El buque Odyssey
Con el Plan Nacional de Arqueología Subacuática se pretende, entre otros objetivos, evitar polémicas como la del Odyssey. ARCHIVO
La Guardia Civil sospecha que la compañía norteamericana Odyssey esconde en un almacén de Gibraltar diversas piezas arqueológicas expoliadas en aguas internacionales o del litoral español y que podrían pertenecer al tesoro de 500.000 monedas de oro y plata, descubierto en 2007, que reclama España.

El Gobierno español defiende la propiedad del tesoro arqueológico submarino
Así lo han indicado fuentes próximas al caso, que trabajan con la hipótesis de que la empresa de exploración submarina estadounidense guarde en una nave de la zona portuaria de Gibraltar bienes arqueológicos submarinos, que se sumarían a los que se llevó a Estados Unidos el año pasado.
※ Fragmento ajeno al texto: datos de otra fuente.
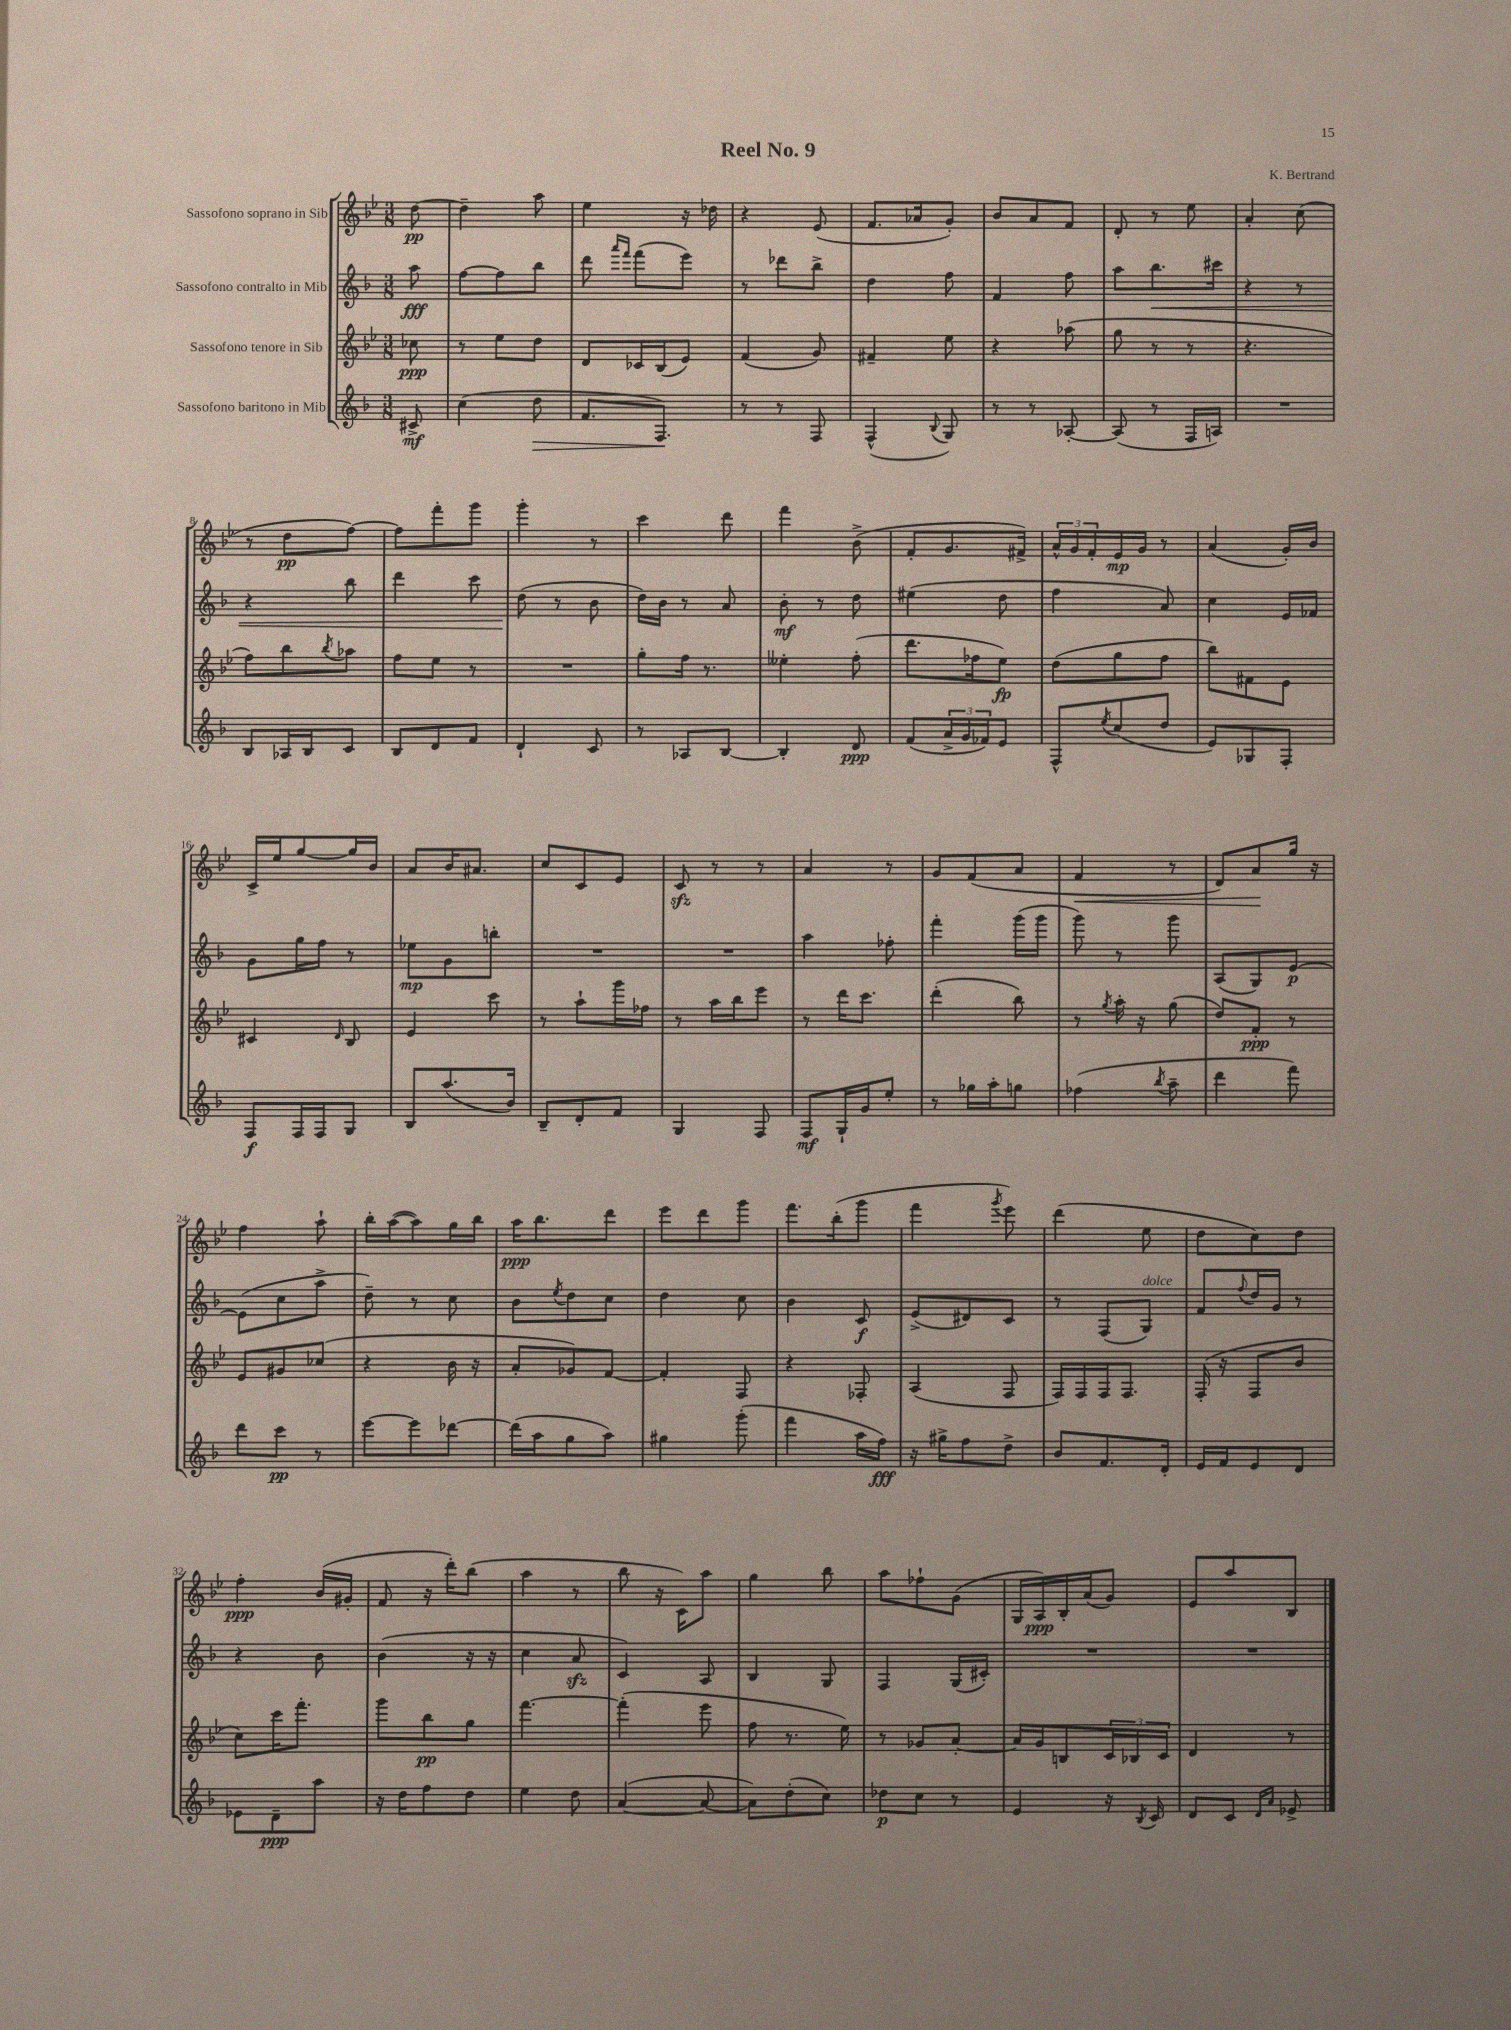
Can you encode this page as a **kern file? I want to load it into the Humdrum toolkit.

**kern	**kern	**kern	**kern
*staff4	*staff3	*staff2	*staff1
*clefG2	*clefG2	*clefG2	*clefG2
*k[b-]	*k[b-e-]	*k[b-]	*k[b-e-]
*M3/8	*M3/8	*M3/8	*M3/8
8c#^	8cc-	8aa	[8dd
=	=	=	=
(4cc	8r	[8ff	4dd~]
.	8ee-	8ff]	.
8dd	8dd	8bb-	8aa
=	=	=	=
8.f	8d	8ddd	4ee-
.	.	16qqaaa	.
.	.	16qqfff	.
.	16c-	(8fff	.
8.F)	(16B-	.	.
.	8e-)	8eee)	16r
.	.	.	16dd-
=	=	=	=
8r	(4f	8r	4r
8r	.	8ddd-	.
8F	8g)	8bb-^	(8e-
=	=	=	=
(4F^^	4f#~	4dd	8.f
.	.	.	16a-
8qqB-	.	.	.
8G)	8ee-	8ff	8g')
=	=	=	=
8r	4r	4f	8b-
8r	.	.	8a
[8A-'	(8aa-	8ff	8f
=	=	=	=
(8A-]	8gg	8aa	8d'
8r	8r	8.bb-	8r
16F	8r	.	8ee-
16A)	.	16ccc#	.
=	=	=	=
4.r	4.r	4r	4a'
.	.	8r	(8cc
=	=	=	=
8B-	8ff)	4r	8r
16A-	8bb-	.	8dd
16B-	.	.	.
.	8qbb-	.	.
8c	8aa-	8bb-	[8ff)
=	=	=	=
8B-	8ff	4ddd	8ff]
8d	8ee-	.	8fff'
8f	8r	8ccc	8ggg
=	=	=	=
4d`	4.r	(8dd	4ggg'
.	.	8r	.
8c	.	8b-	8r
=	=	=	=
8r	8gg'	16dd)	4ccc
.	.	16b-	.
8A-	16ff	8r	.
.	8.r	.	.
[8B-	.	8a	8ddd
=	=	=	=
4B-']	4ee--'	8b-'	4fff
.	.	8r	.
8d	(8ff'	8dd	(8b-^
=	=	=	=
(8f	8.ddd	(4ee#	8f'
24a^	.	.	8.g
24g	.	.	.
.	16ff-	.	.
24f-)	.	.	.
8e	8ee-)	8dd	.
.	.	.	16f#^)
=	=	=	=
8F^^	(8dd	4ff	24a^^
.	.	.	24g
.	.	.	24f'
8qee	.	.	.
(8cc	8gg	.	16e-
.	.	.	16g
8dd	8ff	8a)	8r
=	=	=	=
8e)	8bb-)	4cc	(4a
8G-	8f#	.	.
8F'	8e-	16e	16g')
.	.	16f-	16b-
=	=	=	=
8F	4c#	8g	16c^
.	.	.	16ee-
16F	.	16gg	[8gg
16F	.	16ff	.
.	16qqd	.	.
8G	8B-	8r	16gg]
.	.	.	16b-
=	=	=	=
8B-	4e-	8ee-	8a
(8.aa	.	8g	16b-
.	.	.	8.a#
.	8ccc	8bb'	.
16b-)	.	.	.
=	=	=	=
8B-~	8r	4.r	8cc
8d'	8aa`	.	8c
8f	16ggg	.	8e-
.	16ff-	.	.
=	=	=	=
4G	8r	4.r	8c
.	16aa	.	8r
.	16bb-	.	.
8F	8eee-	.	8r
=	=	=	=
8F	8r	4aa	4a
16G`	16ddd	.	.
16g	8.ccc	.	.
8ee'	.	8ff-'	8r
=	=	=	=
8r	(4ddd'	4fff'	8g
16gg-	.	.	(8f
16aa'	.	.	.
8gg	8bb-)	(16ggg	8a
.	.	16ggg	.
=	=	=	=
(4ff-	8r	8ggg)	4f
.	8qgg	.	.
.	16aa'	8r	.
.	16r	.	.
8qbb-	.	.	.
8aa~	(8gg	8ggg	8r
=	=	=	=
4ddd	8dd)	(8A	8d)
.	8f'	8G)	8a
8fff)	8r	[8e	16gg
.	.	.	16r
=	=	=	=
8ddd	8e-	(8e]	4ff
8ccc	8g#	8cc	.
8r	(8cc-	8aa^	8aa`
=	=	=	=
[8eee	4r	8dd~)	16bb-'
.	.	.	([16aa
8eee]	.	8r	8aa])
[8ddd-	16b-	8cc	16gg
.	16r	.	16bb-
=	=	=	=
(16ddd-]	8a'	8b-	16aa
16aa	.	.	8.bb-
.	.	8qee	.
8gg	8g-)	8dd	.
8aa)	[8f	8cc	8ddd
=	=	=	=
4gg#	4f']	4dd	8eee-
.	.	.	8ddd
(8ggg'	8F	8cc	8ggg
=	=	=	=
4fff	4r	4b-	8.fff
.	.	.	(16bb-'
16aa	8F-'	8c	8ggg
16ff)	.	.	.
=	=	=	=
16r	(4A	(8e^	4fff
16gg#^	.	.	.
8ff	.	8d#)	.
.	.	.	8qggg
8dd^	8F	8c	8eee-)
=	=	=	=
8b-	16F)	8r	(4ddd
.	16F	.	.
8.f	16F	(8F	.
.	8.F	.	.
.	.	8G)	8ee-
16d'	.	.	.
=	=	=	=
16e	(16F'	8f	8dd
16f	16r	.	.
.	.	8qqff	.
8e	8F	16dd	8cc)
.	.	16g	.
8d	8b-	8r	8dd
=	=	=	=
8e-	8cc)	4r	4ff'
8d~	16ccc	.	.
.	8.fff'	.	.
8aa	.	8b-	(16b-
.	.	.	16g#'
=	=	=	=
16r	8ggg	(4b-	8f
16dd	.	.	.
8ff	8bb-	.	16r
.	.	.	16ddd')
8dd	8gg	16r	(8bb-
.	.	16r	.
=	=	=	=
4ee	[4.fff	4cc	4aa
8dd	.	8a	8r
=	=	=	=
([4a	(4fff']	4c)	8bb-
.	.	.	16r
.	.	.	16c)
8a_	8eee-	8A	8aa
=	=	=	=
8a])	8ff	4B-	4gg
(8dd'	8.r	.	.
8cc)	.	8G	8bb-
.	16ee-)	.	.
=	=	=	=
8dd-	8r	4F	8aa
8cc	8g-	.	8ff-`
8r	[8a'	(16G	(8g
.	.	16c#')	.
=	=	=	=
4e	16a]	4.r	16G
.	16g	.	16A)
.	8B	.	16B-'
.	.	.	(16a
16r	24c	.	8g)
.	24B-	.	.
8qB-	.	.	.
16c	.	.	.
.	24c	.	.
=	=	=	=
8d	4d	4.r	8e-
8c	.	.	8aa
16qqd	.	.	.
16qqa	.	.	.
8e-^	8r	.	8B-
==	==	==	==
*-	*-	*-	*-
Los investigadores sospechan que esas piezas pueden formar también parte del tesoro del que Odyssey dio cuenta en mayo de 2007 y que según las autoridades españolas procede de la fragata 'Nuestra Señora de las Mercedes' , de la Armada Española, que fue hundida en octubre de 1804.

Presunto delito de expolio arqueológico

En concreto, según argumenta España, la fragata se hundió tras un combate naval que libró una escuadrilla española con una flota inglesa frente a la costa portuguesa del Algarve, y sus restos deben de estar en el mismo entorno que el tesoro.

No obstante, las fuentes consultadas tampoco descartan que estos bienes arqueológicos, que no habrían salido de Gibraltar, pudieran pertenecer a "otro expolio" distinto al del conocido "tesoro", pero que se habría producido en una zona próxima a éste.

Unos bienes a los que el juzgado de La Línea de la Concepción (Cádiz) que investiga un presunto delito de expolio arqueológico por parte de la empresa norteamericana seguiría la pista, y que podrían ser inspeccionados si se recibe la autorización de las autoridades gibraltareñas. En ese momento se podrá constatar definitivamente su procedencia y, en definitiva, su propiedad.

El Gobierno español defiende la propiedad del tesoro arqueológico submarino de medio millón de monedas de oro y plata, después de que la empresa, con sede en Tampa (Florida), anunciara el hallazgo en un pecio de época medieval y se negara a revelar la nacionalidad y localización exacta del buque en el que se encontró.